PROMPT: Every record below must come back exactly as given.

***** GIVEN RECORDS

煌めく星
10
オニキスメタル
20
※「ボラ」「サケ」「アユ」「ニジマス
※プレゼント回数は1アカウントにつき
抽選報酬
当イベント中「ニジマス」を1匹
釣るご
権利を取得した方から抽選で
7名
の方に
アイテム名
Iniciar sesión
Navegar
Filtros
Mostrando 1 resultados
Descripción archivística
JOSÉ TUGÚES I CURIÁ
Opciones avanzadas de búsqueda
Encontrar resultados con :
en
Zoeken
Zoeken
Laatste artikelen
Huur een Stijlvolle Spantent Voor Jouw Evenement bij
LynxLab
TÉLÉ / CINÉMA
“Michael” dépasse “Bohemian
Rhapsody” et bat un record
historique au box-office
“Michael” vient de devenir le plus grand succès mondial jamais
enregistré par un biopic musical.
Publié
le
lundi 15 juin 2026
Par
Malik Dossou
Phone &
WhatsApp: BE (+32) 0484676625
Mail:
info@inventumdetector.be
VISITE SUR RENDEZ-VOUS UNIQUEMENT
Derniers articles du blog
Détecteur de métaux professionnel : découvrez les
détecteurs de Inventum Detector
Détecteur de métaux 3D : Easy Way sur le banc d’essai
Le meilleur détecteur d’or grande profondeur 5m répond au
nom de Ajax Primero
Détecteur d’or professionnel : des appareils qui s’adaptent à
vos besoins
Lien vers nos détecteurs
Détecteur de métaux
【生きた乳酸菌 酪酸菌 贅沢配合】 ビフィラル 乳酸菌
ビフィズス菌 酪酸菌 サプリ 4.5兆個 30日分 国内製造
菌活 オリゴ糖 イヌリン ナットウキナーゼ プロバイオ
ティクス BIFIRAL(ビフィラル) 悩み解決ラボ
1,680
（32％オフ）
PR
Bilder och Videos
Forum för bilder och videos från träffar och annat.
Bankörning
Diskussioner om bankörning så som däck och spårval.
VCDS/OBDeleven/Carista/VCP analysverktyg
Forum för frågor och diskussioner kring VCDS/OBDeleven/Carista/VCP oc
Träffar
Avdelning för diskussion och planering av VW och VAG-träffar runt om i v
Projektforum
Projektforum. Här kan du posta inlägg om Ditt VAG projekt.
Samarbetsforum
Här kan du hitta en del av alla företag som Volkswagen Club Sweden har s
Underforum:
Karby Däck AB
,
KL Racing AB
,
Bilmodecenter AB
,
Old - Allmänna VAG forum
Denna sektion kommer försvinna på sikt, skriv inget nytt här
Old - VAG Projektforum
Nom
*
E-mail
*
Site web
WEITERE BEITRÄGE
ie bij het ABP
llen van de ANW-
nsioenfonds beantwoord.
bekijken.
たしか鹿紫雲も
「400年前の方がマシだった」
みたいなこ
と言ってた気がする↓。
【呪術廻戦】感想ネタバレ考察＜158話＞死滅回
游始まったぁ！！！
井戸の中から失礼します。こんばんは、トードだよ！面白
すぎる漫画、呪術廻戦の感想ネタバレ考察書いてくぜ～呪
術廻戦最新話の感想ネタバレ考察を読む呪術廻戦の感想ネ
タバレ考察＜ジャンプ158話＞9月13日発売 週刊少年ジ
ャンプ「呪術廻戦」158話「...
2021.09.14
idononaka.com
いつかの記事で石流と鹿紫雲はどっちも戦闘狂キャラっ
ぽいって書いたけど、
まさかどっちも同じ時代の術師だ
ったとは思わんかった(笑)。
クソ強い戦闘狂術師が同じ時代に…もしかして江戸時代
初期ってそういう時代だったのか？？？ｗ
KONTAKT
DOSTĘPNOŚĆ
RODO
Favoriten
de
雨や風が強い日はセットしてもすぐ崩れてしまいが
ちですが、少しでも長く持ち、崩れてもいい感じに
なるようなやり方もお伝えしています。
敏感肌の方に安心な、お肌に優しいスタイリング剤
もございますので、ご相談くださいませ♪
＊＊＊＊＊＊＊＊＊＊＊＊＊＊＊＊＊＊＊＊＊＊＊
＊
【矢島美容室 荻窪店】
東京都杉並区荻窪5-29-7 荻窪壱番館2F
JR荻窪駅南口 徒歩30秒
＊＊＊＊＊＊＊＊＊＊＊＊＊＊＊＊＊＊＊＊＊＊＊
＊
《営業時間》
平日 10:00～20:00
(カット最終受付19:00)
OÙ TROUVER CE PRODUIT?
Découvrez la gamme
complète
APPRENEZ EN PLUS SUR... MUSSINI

**********

RESULT:
煌めく星
10
オニキスメタル
20
※「ボラ」「サケ」「アユ」「ニジマス
※プレゼント回数は1アカウントにつき
抽選報酬
当イベント中「ニジマス」を1匹
釣るご
権利を取得した方から抽選で
7名
の方に
アイテム名
Iniciar sesión
Navegar
Filtros
Mostrando 1 resultados
Descripción archivística
JOSÉ TUGÚES I CURIÁ
Opciones avanzadas de búsqueda
Encontrar resultados con :
en
Zoeken
Zoeken
Laatste artikelen
Huur een Stijlvolle Spantent Voor Jouw Evenement bij
LynxLab
TÉLÉ / CINÉMA
“Michael” dépasse “Bohemian
Rhapsody” et bat un record
historique au box-office
“Michael” vient de devenir le plus grand succès mondial jamais
enregistré par un biopic musical.
Publié
le
lundi 15 juin 2026
Par
Malik Dossou
Phone &
WhatsApp: BE (+32) 0484676625
Mail:
info@inventumdetector.be
VISITE SUR RENDEZ-VOUS UNIQUEMENT
Derniers articles du blog
Détecteur de métaux professionnel : découvrez les
détecteurs de Inventum Detector
Détecteur de métaux 3D : Easy Way sur le banc d’essai
Le meilleur détecteur d’or grande profondeur 5m répond au
nom de Ajax Primero
Détecteur d’or professionnel : des appareils qui s’adaptent à
vos besoins
Lien vers nos détecteurs
Détecteur de métaux
【生きた乳酸菌 酪酸菌 贅沢配合】 ビフィラル 乳酸菌
ビフィズス菌 酪酸菌 サプリ 4.5兆個 30日分 国内製造
菌活 オリゴ糖 イヌリン ナットウキナーゼ プロバイオ
ティクス BIFIRAL(ビフィラル) 悩み解決ラボ
1,680
（32％オフ）
PR
Bilder och Videos
Forum för bilder och videos från träffar och annat.
Bankörning
Diskussioner om bankörning så som däck och spårval.
VCDS/OBDeleven/Carista/VCP analysverktyg
Forum för frågor och diskussioner kring VCDS/OBDeleven/Carista/VCP oc
Träffar
Avdelning för diskussion och planering av VW och VAG-träffar runt om i v
Projektforum
Projektforum. Här kan du posta inlägg om Ditt VAG projekt.
Samarbetsforum
Här kan du hitta en del av alla företag som Volkswagen Club Sweden har s
Underforum:
Karby Däck AB
,
KL Racing AB
,
Bilmodecenter AB
,
Old - Allmänna VAG forum
Denna sektion kommer försvinna på sikt, skriv inget nytt här
Old - VAG Projektforum
Nom
*
E-mail
*
Site web
WEITERE BEITRÄGE
ie bij het ABP
llen van de ANW-
nsioenfonds beantwoord.
bekijken.
たしか鹿紫雲も
「400年前の方がマシだった」
みたいなこ
と言ってた気がする↓。
【呪術廻戦】感想ネタバレ考察＜158話＞死滅回
游始まったぁ！！！
井戸の中から失礼します。こんばんは、トードだよ！面白
すぎる漫画、呪術廻戦の感想ネタバレ考察書いてくぜ～呪
術廻戦最新話の感想ネタバレ考察を読む呪術廻戦の感想ネ
タバレ考察＜ジャンプ158話＞9月13日発売 週刊少年ジ
ャンプ「呪術廻戦」158話「...
2021.09.14
idononaka.com
いつかの記事で石流と鹿紫雲はどっちも戦闘狂キャラっ
ぽいって書いたけど、
まさかどっちも同じ時代の術師だ
ったとは思わんかった(笑)。
クソ強い戦闘狂術師が同じ時代に…もしかして江戸時代
初期ってそういう時代だったのか？？？ｗ
KONTAKT
DOSTĘPNOŚĆ
RODO
Favoriten
de
雨や風が強い日はセットしてもすぐ崩れてしまいが
ちですが、少しでも長く持ち、崩れてもいい感じに
なるようなやり方もお伝えしています。
敏感肌の方に安心な、お肌に優しいスタイリング剤
もございますので、ご相談くださいませ♪
＊＊＊＊＊＊＊＊＊＊＊＊＊＊＊＊＊＊＊＊＊＊＊
＊
【矢島美容室 荻窪店】
東京都杉並区荻窪5-29-7 荻窪壱番館2F
JR荻窪駅南口 徒歩30秒
＊＊＊＊＊＊＊＊＊＊＊＊＊＊＊＊＊＊＊＊＊＊＊
＊
《営業時間》
平日 10:00～20:00
(カット最終受付19:00)
OÙ TROUVER CE PRODUIT?
Découvrez la gamme
complète
APPRENEZ EN PLUS SUR... MUSSINI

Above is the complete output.